Looking at each piece separately,

$$ \begin{align} \int_{-1}^{0} \left(\log|x| + i \pi \right)^{2} \left( \frac{1-x}{1+x} \right)^{\frac{1}{2}} \, dx &= \int_{0}^{1} \left(\log x + i \pi \right)^{2} \left(\frac{1+x}{1-x} \right)^{1/2} \, dx \\ &= \int_{0}^{1}\left(\log^{2} (x) + 2 \pi i \log x - \pi^{2} \right) \frac{1+x}{\sqrt{1-x^{2}}} \, dx, \end{align}$$

$$\int_{0}^{1} \log^{2}(x) \left(\frac{1-x}{1+x} \right)^{1/2} \ dx = \int_{0}^{1} \log^{2}(x) \frac{1-x}{\sqrt{1-x^{2}}} \, dx, $$

and

$$ \begin{align} i \int_{0}^{\pi} \log^{2}(e^{it}) \Big(\frac{1-e^{i t}}{1+e^{i t}} \Big)^{1/2} e^{it} \ dt &= -i \int_{0}^{\pi} t^{2} \sqrt{-i \tan t/2} \ e^{it} \ dt \\ &= - i e^{-i \pi/4} \int_{0}^{\pi} t^{2} \sqrt{\tan t/2} \ e^{it} \ dt \end{align}$$

So we have

$$ e^{-i \pi /4} \int_{0}^{\pi} t^{2} \sqrt{\tan t/2} \, e^{it} \, dt = -2i \int_{0}^{1} \frac{\log^{2}(x)}{\sqrt{1-x^{2}}} \, dx + 2 \pi \int_{0}^{1} \frac{\log x}{\sqrt{1-x^{2}}} \, dx $$

$$ + 2 \pi \int_{0}^{1} \frac{x \log x}{\sqrt{1-x^{2}}} \, dx +i \pi^{2} \int_{0}^{1} \frac{1}{\sqrt{1-x^{2}}} \, dx +i \pi^{2} \int_{0}^{1} \frac{x}{\sqrt{1-x^{2}}} \, dx$$

We can use the fact that

$$ \int_{0}^{1} \frac{x^{a}}{\sqrt{1-x^{2}}} \ dx = \frac{1}{2} \int_{0}^{1} u^{a/2+1/2-1} (1-u)^{1/2-1} \ du = \frac{1}{2} B \left( \frac{1}{2}, \frac{a}{2}+ \frac{1}{2} \right)$$

along with properties of the beta function (entries 23-26) to evaluate the first three integrals on the right side of the equation.

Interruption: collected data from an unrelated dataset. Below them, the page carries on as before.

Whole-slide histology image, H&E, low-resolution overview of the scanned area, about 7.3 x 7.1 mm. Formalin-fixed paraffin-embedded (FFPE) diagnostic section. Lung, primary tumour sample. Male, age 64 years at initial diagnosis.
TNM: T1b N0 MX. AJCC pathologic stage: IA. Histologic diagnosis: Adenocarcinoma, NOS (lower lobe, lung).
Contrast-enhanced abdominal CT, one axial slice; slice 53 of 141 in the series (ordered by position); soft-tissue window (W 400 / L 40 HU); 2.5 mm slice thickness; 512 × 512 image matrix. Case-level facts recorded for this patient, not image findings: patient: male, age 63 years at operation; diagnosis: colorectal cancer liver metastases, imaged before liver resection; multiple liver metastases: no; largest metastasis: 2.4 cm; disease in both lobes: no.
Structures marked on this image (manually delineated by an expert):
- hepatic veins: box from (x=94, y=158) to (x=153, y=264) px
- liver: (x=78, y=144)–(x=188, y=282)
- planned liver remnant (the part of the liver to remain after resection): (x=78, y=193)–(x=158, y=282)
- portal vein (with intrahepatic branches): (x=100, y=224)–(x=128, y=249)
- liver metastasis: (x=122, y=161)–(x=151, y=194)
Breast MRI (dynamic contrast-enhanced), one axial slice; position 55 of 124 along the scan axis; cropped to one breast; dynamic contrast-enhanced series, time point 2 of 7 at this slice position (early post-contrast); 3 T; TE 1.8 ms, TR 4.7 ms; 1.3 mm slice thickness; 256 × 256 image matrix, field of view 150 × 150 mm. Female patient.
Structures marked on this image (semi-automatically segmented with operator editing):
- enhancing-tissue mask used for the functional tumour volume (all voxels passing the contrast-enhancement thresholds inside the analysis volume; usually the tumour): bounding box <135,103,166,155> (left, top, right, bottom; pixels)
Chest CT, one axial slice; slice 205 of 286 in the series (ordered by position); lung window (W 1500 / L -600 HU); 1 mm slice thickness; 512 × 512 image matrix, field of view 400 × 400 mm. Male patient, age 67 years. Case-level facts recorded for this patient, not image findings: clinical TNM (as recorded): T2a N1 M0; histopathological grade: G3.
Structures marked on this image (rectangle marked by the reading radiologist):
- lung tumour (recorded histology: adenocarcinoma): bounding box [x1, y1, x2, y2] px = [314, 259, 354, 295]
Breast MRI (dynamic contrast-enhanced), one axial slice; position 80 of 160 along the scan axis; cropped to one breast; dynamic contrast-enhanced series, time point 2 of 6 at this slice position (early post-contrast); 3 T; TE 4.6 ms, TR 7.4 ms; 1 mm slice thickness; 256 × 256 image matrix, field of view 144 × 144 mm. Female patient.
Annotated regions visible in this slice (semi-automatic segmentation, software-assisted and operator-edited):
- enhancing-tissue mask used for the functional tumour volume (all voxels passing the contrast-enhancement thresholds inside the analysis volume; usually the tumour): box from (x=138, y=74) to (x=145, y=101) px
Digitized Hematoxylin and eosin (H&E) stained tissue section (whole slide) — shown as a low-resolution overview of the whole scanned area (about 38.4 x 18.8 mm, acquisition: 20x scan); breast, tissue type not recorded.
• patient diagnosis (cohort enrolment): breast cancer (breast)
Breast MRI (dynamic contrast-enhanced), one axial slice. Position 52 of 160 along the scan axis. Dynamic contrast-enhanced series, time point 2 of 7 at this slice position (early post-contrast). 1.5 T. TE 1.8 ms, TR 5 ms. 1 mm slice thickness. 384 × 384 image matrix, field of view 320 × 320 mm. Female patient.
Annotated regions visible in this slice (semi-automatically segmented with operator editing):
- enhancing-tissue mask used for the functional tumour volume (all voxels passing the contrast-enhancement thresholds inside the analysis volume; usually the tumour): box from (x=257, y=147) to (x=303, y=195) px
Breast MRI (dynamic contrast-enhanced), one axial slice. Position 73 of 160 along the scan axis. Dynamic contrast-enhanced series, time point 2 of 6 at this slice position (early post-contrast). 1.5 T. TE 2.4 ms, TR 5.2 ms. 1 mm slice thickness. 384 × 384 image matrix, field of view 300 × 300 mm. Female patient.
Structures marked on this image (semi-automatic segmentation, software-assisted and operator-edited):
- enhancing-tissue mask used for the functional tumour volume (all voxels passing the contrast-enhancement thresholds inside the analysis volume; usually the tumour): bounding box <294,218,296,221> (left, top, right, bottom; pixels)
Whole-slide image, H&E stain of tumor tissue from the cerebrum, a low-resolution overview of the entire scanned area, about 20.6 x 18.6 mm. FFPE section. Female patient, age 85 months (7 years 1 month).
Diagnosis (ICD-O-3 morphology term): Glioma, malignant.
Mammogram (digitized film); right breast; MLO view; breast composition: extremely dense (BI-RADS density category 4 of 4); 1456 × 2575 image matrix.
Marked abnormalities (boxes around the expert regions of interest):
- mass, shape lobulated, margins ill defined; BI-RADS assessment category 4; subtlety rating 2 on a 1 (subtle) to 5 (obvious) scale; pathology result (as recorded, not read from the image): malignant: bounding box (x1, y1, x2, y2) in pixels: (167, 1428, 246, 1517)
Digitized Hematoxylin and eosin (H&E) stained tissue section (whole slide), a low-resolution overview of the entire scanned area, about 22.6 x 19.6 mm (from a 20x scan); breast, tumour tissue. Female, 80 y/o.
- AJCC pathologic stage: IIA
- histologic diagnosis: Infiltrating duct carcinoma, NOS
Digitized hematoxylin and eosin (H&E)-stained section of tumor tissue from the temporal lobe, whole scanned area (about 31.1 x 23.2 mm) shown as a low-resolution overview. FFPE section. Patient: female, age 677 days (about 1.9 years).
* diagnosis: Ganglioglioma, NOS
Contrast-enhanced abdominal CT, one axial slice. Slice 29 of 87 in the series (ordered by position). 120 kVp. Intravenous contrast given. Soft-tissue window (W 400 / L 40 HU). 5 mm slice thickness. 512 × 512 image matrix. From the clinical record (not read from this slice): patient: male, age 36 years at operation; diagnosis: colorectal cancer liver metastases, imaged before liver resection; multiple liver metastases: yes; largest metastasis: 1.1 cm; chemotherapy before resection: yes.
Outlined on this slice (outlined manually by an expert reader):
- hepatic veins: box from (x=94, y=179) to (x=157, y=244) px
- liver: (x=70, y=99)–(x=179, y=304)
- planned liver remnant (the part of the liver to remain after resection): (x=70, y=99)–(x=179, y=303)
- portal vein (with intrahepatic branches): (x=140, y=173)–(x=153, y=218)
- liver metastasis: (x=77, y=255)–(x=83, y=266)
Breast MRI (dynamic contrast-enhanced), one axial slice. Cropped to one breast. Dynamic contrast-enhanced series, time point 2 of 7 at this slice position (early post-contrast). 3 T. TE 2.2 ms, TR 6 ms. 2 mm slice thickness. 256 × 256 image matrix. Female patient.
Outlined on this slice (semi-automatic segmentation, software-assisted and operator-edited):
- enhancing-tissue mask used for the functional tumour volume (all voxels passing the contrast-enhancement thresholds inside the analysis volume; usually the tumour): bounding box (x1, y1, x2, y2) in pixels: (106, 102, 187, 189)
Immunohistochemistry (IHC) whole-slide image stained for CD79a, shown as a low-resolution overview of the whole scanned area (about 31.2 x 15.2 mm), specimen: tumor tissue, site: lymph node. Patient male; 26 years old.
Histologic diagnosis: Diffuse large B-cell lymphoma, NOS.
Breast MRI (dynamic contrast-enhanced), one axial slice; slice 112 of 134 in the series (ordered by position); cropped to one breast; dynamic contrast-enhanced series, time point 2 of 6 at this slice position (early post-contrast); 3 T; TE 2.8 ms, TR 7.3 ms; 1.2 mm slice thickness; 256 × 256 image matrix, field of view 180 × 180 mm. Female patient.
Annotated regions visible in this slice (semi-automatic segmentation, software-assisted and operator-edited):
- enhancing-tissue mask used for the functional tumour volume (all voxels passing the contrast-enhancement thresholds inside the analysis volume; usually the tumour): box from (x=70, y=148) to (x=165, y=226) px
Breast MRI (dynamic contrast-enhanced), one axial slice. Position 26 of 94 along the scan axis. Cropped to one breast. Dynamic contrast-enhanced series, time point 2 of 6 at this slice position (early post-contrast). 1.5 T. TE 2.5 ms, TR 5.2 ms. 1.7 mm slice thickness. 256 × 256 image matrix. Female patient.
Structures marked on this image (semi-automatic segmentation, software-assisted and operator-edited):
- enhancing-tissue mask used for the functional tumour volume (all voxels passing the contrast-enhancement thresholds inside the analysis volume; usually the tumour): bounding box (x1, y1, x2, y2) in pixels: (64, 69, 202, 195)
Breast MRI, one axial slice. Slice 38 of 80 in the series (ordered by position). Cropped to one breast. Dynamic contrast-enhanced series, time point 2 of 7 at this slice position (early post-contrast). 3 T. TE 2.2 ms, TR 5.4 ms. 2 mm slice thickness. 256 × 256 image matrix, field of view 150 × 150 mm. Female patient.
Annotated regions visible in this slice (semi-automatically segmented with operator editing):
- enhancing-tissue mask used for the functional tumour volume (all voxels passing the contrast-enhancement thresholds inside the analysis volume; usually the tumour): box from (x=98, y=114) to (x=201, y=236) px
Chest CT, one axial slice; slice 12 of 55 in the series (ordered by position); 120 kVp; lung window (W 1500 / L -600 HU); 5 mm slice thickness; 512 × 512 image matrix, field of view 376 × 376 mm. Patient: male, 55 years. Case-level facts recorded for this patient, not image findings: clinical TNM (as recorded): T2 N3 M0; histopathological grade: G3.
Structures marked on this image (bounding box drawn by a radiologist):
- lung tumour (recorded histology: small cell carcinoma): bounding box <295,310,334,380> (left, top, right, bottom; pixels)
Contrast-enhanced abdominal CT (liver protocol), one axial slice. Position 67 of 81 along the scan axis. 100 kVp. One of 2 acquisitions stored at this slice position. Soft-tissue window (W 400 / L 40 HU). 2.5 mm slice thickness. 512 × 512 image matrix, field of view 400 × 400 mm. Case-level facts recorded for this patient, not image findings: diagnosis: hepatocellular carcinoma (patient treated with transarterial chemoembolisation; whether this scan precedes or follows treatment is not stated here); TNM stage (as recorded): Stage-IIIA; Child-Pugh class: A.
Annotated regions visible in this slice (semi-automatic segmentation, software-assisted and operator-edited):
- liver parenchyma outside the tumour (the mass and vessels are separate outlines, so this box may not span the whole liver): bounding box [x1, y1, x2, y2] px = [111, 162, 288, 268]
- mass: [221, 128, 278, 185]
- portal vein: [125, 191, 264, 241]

$$ \begin{align} \int_{0}^{1} \frac{\log^{2}(x)}{\sqrt{1-x^{2}}} \, dx &= \frac{d^{2}}{da^{2}} \frac{1}{2} B \left( \frac{1}{2}, \frac{a}{2}+ \frac{1}{2} \right) \Bigg|_{a=0} \\ &= \frac{1}{8} B \left( \frac{1}{2}, \frac{1}{2} \right) \left[ \left( \psi \left(\frac{1}{2} \right) - \psi(1) \right)^{2} + \psi_{1}\left(\frac{1}{2}\right) - \psi_{1}(1) \right] \\ &= \frac{\pi^{3}}{24} + \frac{\pi \log^{2} 4}{8} \end{align}$$

$$ \begin{align} \int_{0}^{1} \frac{\log x}{\sqrt{1-x^{2}}} \, dx &= \frac{d}{da} \frac{1}{2} B \left( \frac{1}{2}, \frac{a}{2}+ \frac{1}{2} \right) \Bigg|_{a=0} \\ &= \frac{1}{4} B \left( \frac{1}{2}, \frac{1}{2} \right) \left( \psi\left(\frac{1}{2}\right) - \psi(1) \right) \\ &= - \frac{\pi \log 2}{2} \end{align}$$

$$ \begin{align} \int_{0}^{1} \frac{x \log x}{\sqrt{1-x^{2}}} \, dx &= \frac{d}{da} \frac{1}{2} B \left( \frac{1}{2}, \frac{a}{2}+ \frac{1}{2} \right) \Bigg|_{a=1} \\ &= \frac{1}{4} B \left( \frac{1}{2}, 1 \right) \left( \psi(1) - \psi\left(\frac{3}{2}\right) \right) \\ &= \log 2 -1 \end{align}$$

Therefore,

$$ \int_{0}^{\pi} t^{2} \sqrt{\tan t/2} \ e^{it} \ dt = e^{i \pi /4} \left( -\frac{i \pi^{3}}{12} - \frac{i\pi \log^{2} 4}{4} - \pi^{2} \log 2 + 2 \pi \log 2 - 2 \pi + \frac{i\pi^{3}}{2} +i \pi^{2} \right)$$

Now just make the substitution $u = \frac{t}{2}$, and then equate the imaginary parts on both sides of the equation.